Patricia Miles, the national field director for Susan B. Anthony List, said there have been a handful of people out of more than 1,000 canvassers who have contracted coronavirus, mostly in Texas. Many more, she said, have had a family or household member test positive. When that’s happened, they’ve been ordered to stay home for two weeks after their last symptoms and call supporters in the meantime.
Still, the group feels resuming the block walks was the right move, and that Ginsburg’s death has given the issue an immediacy that plays in their favor.
“We had already been talking about the importance of the court, but it’s not a hypothetical anymore,” Quigley said. “This is why many, many pro-lifers elected Donald Trump in the first place.”
But the heightened stakes for Roe vs.

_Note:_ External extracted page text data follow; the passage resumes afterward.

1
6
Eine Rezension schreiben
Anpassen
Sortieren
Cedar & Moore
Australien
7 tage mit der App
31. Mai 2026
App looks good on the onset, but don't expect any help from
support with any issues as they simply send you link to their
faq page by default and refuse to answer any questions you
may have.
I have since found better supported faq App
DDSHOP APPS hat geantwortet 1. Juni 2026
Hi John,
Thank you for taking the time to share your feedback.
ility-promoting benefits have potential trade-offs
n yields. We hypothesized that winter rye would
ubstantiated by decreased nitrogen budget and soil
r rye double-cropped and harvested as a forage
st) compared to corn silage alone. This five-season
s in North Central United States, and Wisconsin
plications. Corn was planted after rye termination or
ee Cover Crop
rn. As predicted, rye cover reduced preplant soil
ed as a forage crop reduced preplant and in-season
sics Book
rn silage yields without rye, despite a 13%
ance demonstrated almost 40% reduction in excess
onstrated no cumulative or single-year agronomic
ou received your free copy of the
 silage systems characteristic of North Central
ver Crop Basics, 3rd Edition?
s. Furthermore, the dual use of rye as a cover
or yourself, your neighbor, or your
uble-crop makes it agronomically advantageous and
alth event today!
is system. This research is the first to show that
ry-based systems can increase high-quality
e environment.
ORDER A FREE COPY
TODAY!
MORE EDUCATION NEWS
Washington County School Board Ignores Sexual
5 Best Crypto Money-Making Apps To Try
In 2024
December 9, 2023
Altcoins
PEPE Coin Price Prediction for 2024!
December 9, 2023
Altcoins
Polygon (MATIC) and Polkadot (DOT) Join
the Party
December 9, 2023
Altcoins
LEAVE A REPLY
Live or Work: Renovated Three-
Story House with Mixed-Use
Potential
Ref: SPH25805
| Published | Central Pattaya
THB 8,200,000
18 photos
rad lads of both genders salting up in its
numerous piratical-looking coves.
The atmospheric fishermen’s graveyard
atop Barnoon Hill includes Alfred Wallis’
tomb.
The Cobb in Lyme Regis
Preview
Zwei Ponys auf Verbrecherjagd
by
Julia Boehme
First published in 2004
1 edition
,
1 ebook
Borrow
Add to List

Wade also energizes abortion rights groups, who saw a surge in donations and attendance at volunteer meetings over the weekend.
Jenny Lawson, the executive director of Planned Parenthood Votes who is overseeing more than 5,000 volunteers, said their message is getting across no matter how contact is made.
“We don’t have to go door to door to have effective conversations, and we don’t want to put our volunteers and voters at risk,” she said.